I Wasn’t Pregnant, So Why Does it Feel Like I Lost Something?

I bought myself a cheap pregnancy test, reasoning that the four dollars it cost was worth my peace of mind, even though I had technically bought that peace of mind two years ago, when we paid the co-pay on my husband’s vasectomy. Still, I get anxious sometimes. My period was late, and I’m never late. I’d been exhausted recently, falling asleep in the middle of the day. I’d been a little nauseated in the mornings, never mind that I had recently taken up drinking green juice on an empty stomach upon waking. So I took the test. It came back negative. I had my peace of mind.

A couple days later, I noticed the test was still sitting in the trash. It looked like it had two lines now, where there was supposed to be one (no doubt because it had been undulating in my urine for 48 hours). My period was still MIA, so in another fit of anxiety I sent my husband into the night to buy the expensive digital test. The one that would spell out “pregnant” or “not pregnant.” Can you really put a price tag on peace of mind? I asked rhetorically.

I took the test before bedtime, leaving it in the bathroom while the countdown timer flashed, proving I didn’t really believe I could possibly be pregnant. But when I went in, it said “pregnant” in neat, bold letters. I came out of the bathroom feeling kind of dizzy. My husband was already in bed. I didn’t move out of the light from our bathroom.

“It says pregnant,” I said.

“Does it really?”

He thought I was joking. I snapped and yelled at him to come look at it himself. I had not hallucinated the positive reading. It did, indeed, say “pregnant.”

It was late, but we stayed up talking for hours. I felt like my world was unraveling. How was I going to do the travel I needed to do for work while pregnant or with a newborn? How was I going to handle four kids when I so often feel I’m struggling with three? Why was this happening?

My husband, calm and patient, brought me back. He told me we’d figure it out. We tried to look on the bright side. A new baby. Maybe a sister for my lone girl-child. Our kids would no doubt be in love, showering a new sibling with affection. We had the financial means to take on another baby. We had the space. By the end of the night, we had already made space in our hearts. It would not be easy, but it would not be bad, either.

We looked back at the photos from when our last baby was born: being held by his older siblings, swaddled against my chest, stretching his chicken-like legs, a stark contrast to his linebacker shoulders and chubby, round face. I had lived these past two years with a certainty that I never wanted to do this again, but now that it had already happened, I had to face the fact that part of me did.

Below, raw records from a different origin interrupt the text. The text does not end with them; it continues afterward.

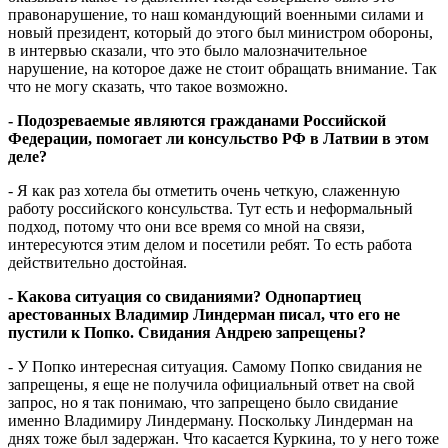
правонарушение, то наш командующий военными силами и
новый президент, который до этого был министром обороны,
в интервью сказали, что это было малозначительное
нарушение, на которое даже не стоит обращать внимание. Так
что не могу сказать, что такое возможно.
- Подозреваемые являются гражданами Российской
Федерации, помогает ли консульство РФ в Латвии в этом
деле?
- Я как раз хотела бы отметить очень четкую, слаженную
работу российского консульства. Тут есть и неформальный
подход, потому что они все время со мной на связи,
интересуются этим делом и посетили ребят. То есть работа
действительно достойная.
- Какова ситуация со свиданиями? Однопартиец
арестованных Владимир Линдерман писал, что его не
пустили к Попко. Свидания Андрею запрещены?
- У Попко интересная ситуация. Самому Попко свидания не
запрещены, я еще не получила официальный ответ на свой
запрос, но я так понимаю, что запрещено было свидание
именно Владимиру Линдерману. Поскольку Линдерман на
днях тоже был задержан. Что касается Куркина, то у него тоже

I made an appointment with my midwife to take another pregnancy test to confirm, though she told me the home tests are nearly never wrong.

But it seemed this one was.

She gave me one test, then another: both negative. She sent me for a blood test, which indicated no trace of HCG. I wasn’t, and had not been, pregnant. My period came the next day.

I was flooded with relief. I wouldn’t have to worry about another miscarriage while we took our family vacation to Disneyland the next week. I could ride the rides, enjoy my kids, enjoy my life undisturbed. I could dive into my work with renewed force. I could enjoy my book release without worrying about going into labor. We wouldn’t have to cancel our trip to Europe for our ten year anniversary. It was good news all around.

And yet.

I was flooded with sadness also. There was no baby. There never had been. But I was left with an inexplicable feeling of loss. I had made my peace with having no more babies, but over the course of a few days, I’d remade my peace with an entirely different future. One with four babies, and all the love and joy and sacrifice that goes along with that. I hadn’t expected another baby, but that didn’t mean I wouldn’t want one if it happened.

It was a loss that felt silly as I tried to put it into words. “I don’t want a baby, but I wanted the imaginary one yesterday.” “I’m sad I’m not having a baby that never existed in the first place.” My husband asked if I really wanted to have another baby, and I said no. I wouldn’t want him to reverse his vasectomy. I didn’t want to adopt. I didn’t want to intentionally bring another child into the world. I want the life I have now, with my husband and three children (who are almost all out of diapers and sleeping through the night), with my freedom and my work. I want exactly what I have.

The sadness is strange and full of emptiness. I thought I was pregnant, and now I am not. I had fashioned a future for myself that I must bury, like all versions of futures that were never meant to be. It does not mean I do not love my life. I am simply living this truth of life: that sometimes, it’s hard to let go of everything that could have been.